### TEXTAUSZUG:
Stuttgart und seine negativen Seiten

  • Dresden bietet in der Neustadt und Striesen eine höher entwickelte urbane und bürgerliche Kultur als Stuttgart, wo die Wohlhabenden entweder in die Hänge oder das Umland fliehen.

  • Zitat von saudadegostosa

    Stuttgart hat mit 44 % so ziemlich den höchsten Migrantenanteil aller deutschen Großstädte, wann warst Du denn zum letzten Mal hier? (...)

    Im Jahre 2010. Das war wohl vor der Flüchtlingswelle. Doch es gibt gut und weniger gut integrierte Zuwanderer. In Stuttgart ist mir das jedenfalls nicht sonderlich aufgefallen. Zugegeben, ich war auch nur im Zentrum der Stadt. Den Wilhelmsplatz kenne ich nicht. Aber Du wirst selbst in der nobelsten und schönsten Stadt eine "Schmuddelecke" finden. Ist ja auch egal. Der Eindruck einer Stadt ist ja sehr subjektiv und für jeden individuell anders. Es fließen viele Faktoren in die Entscheidung, ob man eine Stadt mag, oder auch nicht. Ich jedenfalls mag Stuttgart und kann die übertrieben negative Kritik nicht immer nachvollziehen.

  • Es ist sehr lange her, dass ich zuletzt in Stuttgart war. Ich habe die Stadt aber immer noch gut in Erinnerung als lebensfroh und weltoffen, und nicht abstossender als andere Großstädte, die mit Wiederaufbau und autogerechter Stadt einen noch akzeptablen Spagat hinlegten. Ganz anders wie zum Beispiel Hannover, wo mehr erhaltene alte Bausubstanz dem Verkehr und dem Stadtbild der Zukunft geopfert wurde als im Endeffekt nötig war.

### AUFGABENSTELLUNG:
Führe die Diskussion über Stuttgart oben im Anschluss an ihren letzten Satz fort.

### EINTRÄGE IM DATENSATZ:

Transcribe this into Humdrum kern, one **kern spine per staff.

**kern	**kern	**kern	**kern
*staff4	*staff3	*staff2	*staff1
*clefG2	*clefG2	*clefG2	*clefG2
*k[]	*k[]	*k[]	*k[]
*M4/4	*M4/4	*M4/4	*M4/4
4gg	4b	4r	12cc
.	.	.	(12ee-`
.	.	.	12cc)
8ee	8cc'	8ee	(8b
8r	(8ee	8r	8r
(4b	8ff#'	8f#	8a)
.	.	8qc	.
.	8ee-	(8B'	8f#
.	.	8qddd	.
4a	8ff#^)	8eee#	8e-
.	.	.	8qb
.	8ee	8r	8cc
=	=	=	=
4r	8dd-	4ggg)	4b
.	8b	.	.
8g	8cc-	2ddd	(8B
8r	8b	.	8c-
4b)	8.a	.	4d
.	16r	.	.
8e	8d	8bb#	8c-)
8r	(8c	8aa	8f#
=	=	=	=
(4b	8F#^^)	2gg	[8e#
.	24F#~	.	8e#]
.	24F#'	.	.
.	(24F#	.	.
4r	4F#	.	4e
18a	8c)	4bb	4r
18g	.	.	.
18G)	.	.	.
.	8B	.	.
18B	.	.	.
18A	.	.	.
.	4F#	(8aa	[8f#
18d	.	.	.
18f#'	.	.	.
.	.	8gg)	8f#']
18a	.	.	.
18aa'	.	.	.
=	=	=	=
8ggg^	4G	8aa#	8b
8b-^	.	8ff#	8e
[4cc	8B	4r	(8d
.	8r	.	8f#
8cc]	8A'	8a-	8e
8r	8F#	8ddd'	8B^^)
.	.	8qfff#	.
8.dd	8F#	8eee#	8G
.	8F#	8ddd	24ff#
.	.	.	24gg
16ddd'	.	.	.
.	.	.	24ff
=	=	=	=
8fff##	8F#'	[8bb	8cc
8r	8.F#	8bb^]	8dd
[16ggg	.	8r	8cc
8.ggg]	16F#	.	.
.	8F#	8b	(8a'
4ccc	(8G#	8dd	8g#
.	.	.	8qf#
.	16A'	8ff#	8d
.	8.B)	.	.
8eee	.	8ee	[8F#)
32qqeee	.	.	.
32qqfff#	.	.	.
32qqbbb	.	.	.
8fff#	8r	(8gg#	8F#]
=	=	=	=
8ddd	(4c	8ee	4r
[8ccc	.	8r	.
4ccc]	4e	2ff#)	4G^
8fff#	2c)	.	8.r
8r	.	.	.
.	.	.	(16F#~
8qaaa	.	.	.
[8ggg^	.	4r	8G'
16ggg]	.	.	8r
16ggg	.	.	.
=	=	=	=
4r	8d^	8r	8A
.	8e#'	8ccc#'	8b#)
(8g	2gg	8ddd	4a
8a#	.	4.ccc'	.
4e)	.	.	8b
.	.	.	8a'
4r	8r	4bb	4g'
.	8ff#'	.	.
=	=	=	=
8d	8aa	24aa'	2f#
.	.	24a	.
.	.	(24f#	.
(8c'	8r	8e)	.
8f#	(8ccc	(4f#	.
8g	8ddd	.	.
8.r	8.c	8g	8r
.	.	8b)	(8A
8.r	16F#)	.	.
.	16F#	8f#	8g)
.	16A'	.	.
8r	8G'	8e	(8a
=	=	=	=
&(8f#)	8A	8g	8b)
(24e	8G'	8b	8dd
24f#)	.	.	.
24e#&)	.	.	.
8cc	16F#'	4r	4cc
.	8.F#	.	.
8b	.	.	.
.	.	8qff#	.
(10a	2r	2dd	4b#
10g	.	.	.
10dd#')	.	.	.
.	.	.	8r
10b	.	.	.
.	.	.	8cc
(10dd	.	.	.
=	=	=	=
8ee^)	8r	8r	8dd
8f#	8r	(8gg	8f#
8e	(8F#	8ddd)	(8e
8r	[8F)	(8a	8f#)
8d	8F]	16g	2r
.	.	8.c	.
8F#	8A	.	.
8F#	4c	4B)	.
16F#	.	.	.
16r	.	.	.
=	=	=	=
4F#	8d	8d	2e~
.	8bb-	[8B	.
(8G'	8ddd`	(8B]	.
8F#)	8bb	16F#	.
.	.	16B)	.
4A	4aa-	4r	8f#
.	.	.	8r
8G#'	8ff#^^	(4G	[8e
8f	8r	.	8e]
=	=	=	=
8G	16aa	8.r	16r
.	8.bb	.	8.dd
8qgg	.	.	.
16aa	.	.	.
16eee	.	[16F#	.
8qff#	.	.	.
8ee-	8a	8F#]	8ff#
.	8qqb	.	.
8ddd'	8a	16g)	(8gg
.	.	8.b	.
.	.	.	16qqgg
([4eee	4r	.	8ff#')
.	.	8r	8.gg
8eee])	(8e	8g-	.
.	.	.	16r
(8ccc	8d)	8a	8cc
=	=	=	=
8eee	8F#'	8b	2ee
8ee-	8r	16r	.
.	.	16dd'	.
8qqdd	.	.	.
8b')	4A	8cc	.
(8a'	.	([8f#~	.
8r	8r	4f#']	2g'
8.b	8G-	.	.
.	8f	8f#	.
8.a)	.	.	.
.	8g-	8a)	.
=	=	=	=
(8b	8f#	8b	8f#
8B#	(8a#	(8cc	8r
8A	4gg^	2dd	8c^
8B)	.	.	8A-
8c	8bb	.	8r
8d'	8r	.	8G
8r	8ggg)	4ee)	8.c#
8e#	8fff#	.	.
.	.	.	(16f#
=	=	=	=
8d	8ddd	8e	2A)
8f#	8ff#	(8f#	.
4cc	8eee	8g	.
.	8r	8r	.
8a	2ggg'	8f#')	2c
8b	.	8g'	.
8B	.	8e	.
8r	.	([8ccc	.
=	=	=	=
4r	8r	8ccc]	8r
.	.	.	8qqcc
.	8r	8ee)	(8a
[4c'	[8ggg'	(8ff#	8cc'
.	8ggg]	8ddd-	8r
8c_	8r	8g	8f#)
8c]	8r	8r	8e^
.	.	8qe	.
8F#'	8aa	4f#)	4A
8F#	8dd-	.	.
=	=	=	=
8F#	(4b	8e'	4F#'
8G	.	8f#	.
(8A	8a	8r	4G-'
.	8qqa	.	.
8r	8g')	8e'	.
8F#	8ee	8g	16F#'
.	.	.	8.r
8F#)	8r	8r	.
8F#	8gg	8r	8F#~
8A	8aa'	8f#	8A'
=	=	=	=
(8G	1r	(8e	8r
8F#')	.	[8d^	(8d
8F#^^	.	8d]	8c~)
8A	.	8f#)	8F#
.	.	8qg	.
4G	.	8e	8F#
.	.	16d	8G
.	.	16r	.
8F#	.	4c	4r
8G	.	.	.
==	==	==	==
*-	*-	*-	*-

### ERGEBNIS DER AUFGABE:
  • "Dresden bietet in der Neustadt und Striesen eine höher entwickelte urbane und bürgerliche Kultur als Stuttgart, wo die Wohlhabenden entweder in die Hänge oder das Umland fliehen."

    Wie sieht es denn in den Dresdner Vorstädten (Wilsdruffer-, Pirnaische Vorstadt, Seevorstadt u.a.) rings um die Innere Altstadt aus? Ich denke, wir beide kennen die ernüchternde Antwort. Blasewitz, Striesen sind das, was in Stuttgart die Halbhöhe ist, und da braucht sich die Schwabenmetropole mit ihren großartigen Villen nicht verstecken. Schicksal, dass die Hanglage den bequemen Zugang eher erschwert. Und in Dresden hat man sich in den Villenvierteln wahrscheinlich aus pragmatischen Gründen niedergelassen, während man in Stuttgart dahin "geflohen" ist? Bisschen unglaubwürdig, oder? Vielleicht eint das ja beide Städte, dass die Wohnqualität in den Stadtzentren für das gehobene Bürgertum, sagen wir, eher suboptimal ist?

    "Läufst du manchmal einfach so durch S-Süd oder West?"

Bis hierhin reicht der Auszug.